Sebelum mengajukan pertanyaan, jawablah dulu pertanyaanku manis.

Apel:

Darimana aku harus memulai… Aku mencintaimu karena sejak bersamamu aku tak pernah merasa khawatir. Kamu membuat segala sesuatu jadi tenteram. Tidak ada pertanyaan yang tak bisa kau jawab. Aku menemu labuhan gundah dan tanya yang tak pernah berhenti bergemuruh. Sabar sifat dan kerasnya genggaman tanganmu adalah pertentangan yang memaksaku rindu. Kulitmu yang jingga cerah dan kasar itu berlawanan dengan manis dan segarnya isi jiwamu. Cium dan kata cinta yang tak mudah kau berikan membuatku resah lagi rindu. Sikap dan perhatianmu yang dingin tapi sejuk itu begitu menusuk tapi diinginkan.

Jeruk:

Aku tersanjung (mengeratkan genggamannya).

Apel:

Aku mencintaimu…

Jeruk:

Bagaimana dengan apel lain?

Apel:

Kenapa kamu tidak menjawab kata cintaku?

Jeruk:

Jawablah dulu…

Apel:

Hh… Aku pernah mencintai apel lain Jerukku. Kami bertemu di keranjang sebelum kami dijual ke grosiran. Kami ternyata didatangkan dari ladang yang sama. Namun, cintanya tak mampu membuatku penuh serasa ini. Aku pun bertemu apel-apel lain sebelumnya. Tak mungkin rasanya aku membandingkan mereka denganmu. Mereka bukan kamu, itu saja.

Jeruk:

Apabila kamu bertemu apel sepertiku? Akankah kamu berpaling?

Apel:

Tetap saja bukan kamu.

Jeruk:

Baik, apabila ada jeruk yang sepertiku, bagaimana kemudian?

Apel:

Kenyataannya tidak ada.

Jeruk:

Mungkin belum, lalu bagaimana? Kamu akan melupakanku dan bisa begitu saja mencintainya?

Apel:

Hei…kulitmu mengerut, kamu gusar sayang? Tak perlu kamu risau. Seperti katamu tadi, cukup kamu rasa. Adakah kiranya kamu rasa keraguan di kata-kataku?

Jeruk:

Apabila ada apel yang lebih baik, mungkinkah kamu berpaling? Jika dia lebih baik dariku mengapa tidak? Aku ingin yang terbaik untukmu.

Apel:

Pertanyaan menjebak. Kamu yang terbaik untukku. Aku merasa penuh dan itu sudah cukup untukku.

Jeruk:

Kamu tidak pernah tahu.

Apel:

Ada begitu banyak apel, begitu banyak jeruk di dunia ini. Tapi kamulah jeruk yang kupilih, karena kamu adalah kamu. Bukan masalah yang terbaik diantara semua jeruk, tapi kamu adalah yang terbaik untukku.

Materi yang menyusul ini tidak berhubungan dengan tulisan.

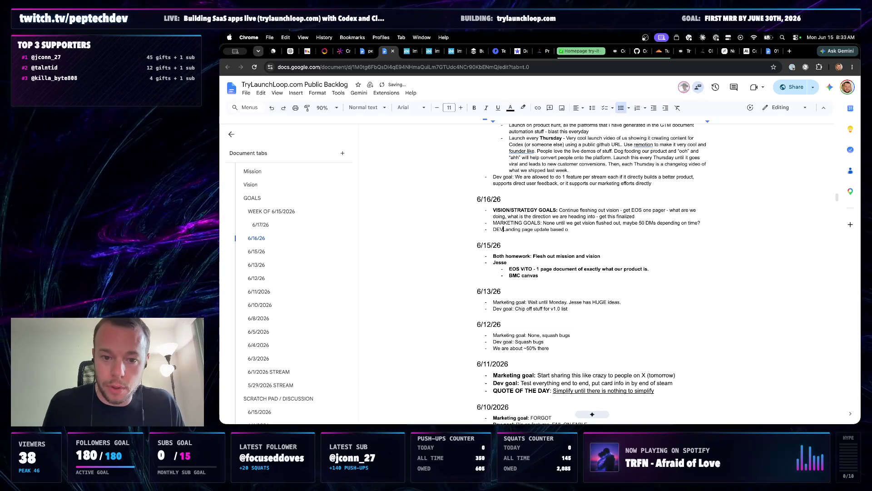
key(BackSpace)
key(BackSpace)
text((BUT NOT)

Bunyi pintu berdebam mengejutkan apel dan jeruk. Pemilik rumah berlari kecil memasuki ruangan rumah yang kecil. Dia memasuki kamar dan keluar dengan tas penuh pakaian. Telpon selular warna ungunya berbunyi nyaring.

Pemilik rumah:

Halo, hai jeng…oke gue dah siap-siapin pakaian untuk seminggu. Ya, gue bakal cepet, ketemu di puncak. Hati-hati juga dear!

Pintu ditutup kembali. Apel dan jeruk saling berpandang dan tersenyum.

Jeruk:

Apel, …

Pintu terbuka kembali. Pemilik rumah berlari tergopoh-gopoh dan mengambil apel dari piring. Apel menangis tak mampu berteriak, tangannya menggapai-gapai jeruk. Jeruk berteriak dan menangis, tak tahu apa mesti diperbuat. Doa saja terucap dari dua buah terpisah akhirnya jarak dan nasib. Pintu kembali berdebam.

***

Janganlah berhenti berharap akan akhir bahagia cerita ini. Cerita cinta seyogyanya berakhir bahagia ketika kita percaya. Masa yang tak tergantikan itu telah memberi makna untuk hidup berdua. Walau jeruk berkata akhir tak lagi penting karena yang tentukan adalah kuasa yang lebih hakiki, keajaiban masih mungkin bila percaya akhir adalah bagian tak boleh dilewatkan dalam perjalanan doa dan asa.

***
Jeruk : Seandainya aku mengatakannya sedari tadi, seandainya aku mampu mengatakannya. Kehampaan adalah pembunuh jiwa yang paling bahaya. Aku serasa tak sanggup bertahan. Melewatkan hari dengan hati pincang buat merana. Kembalikan dia padaku atau akhiri saja penantianku ini, oh yang berkuasa atas hidup insan sepertiku, buah tak berarti yang hanya bisa menyerah… Pasrah…

Lima hari berlalu, hari-hari panjang yang seperti tanpa ujung. Kulit jeruk mengerut, tak segar lagi, warnanya berubah kisut. Badannya terkulai lemas tanpa siraman semangat jiwa.


Pintu terbuka, pemilik rumah berjalan menuju meja. Dengan lelah dia meletakkan tas besar penuh pakaian kotor di lantai, kunci mobil, dan juga tas kulit kecil dibahunya ke atas meja. Dia mencari-cari telpon selularnya di dalam tas.

Pemilik rumah : Yah… gue lupa makan apel yang gue bawa dari rumah kemaren, padahal udah bela-belain dibawa. Udah kisut gini. Jeruk di meja ini juga. Udahlah gue buang ke tempat sampah. Bego banget sih, kenapa kemaren ngga dimasukkin kulkas aja.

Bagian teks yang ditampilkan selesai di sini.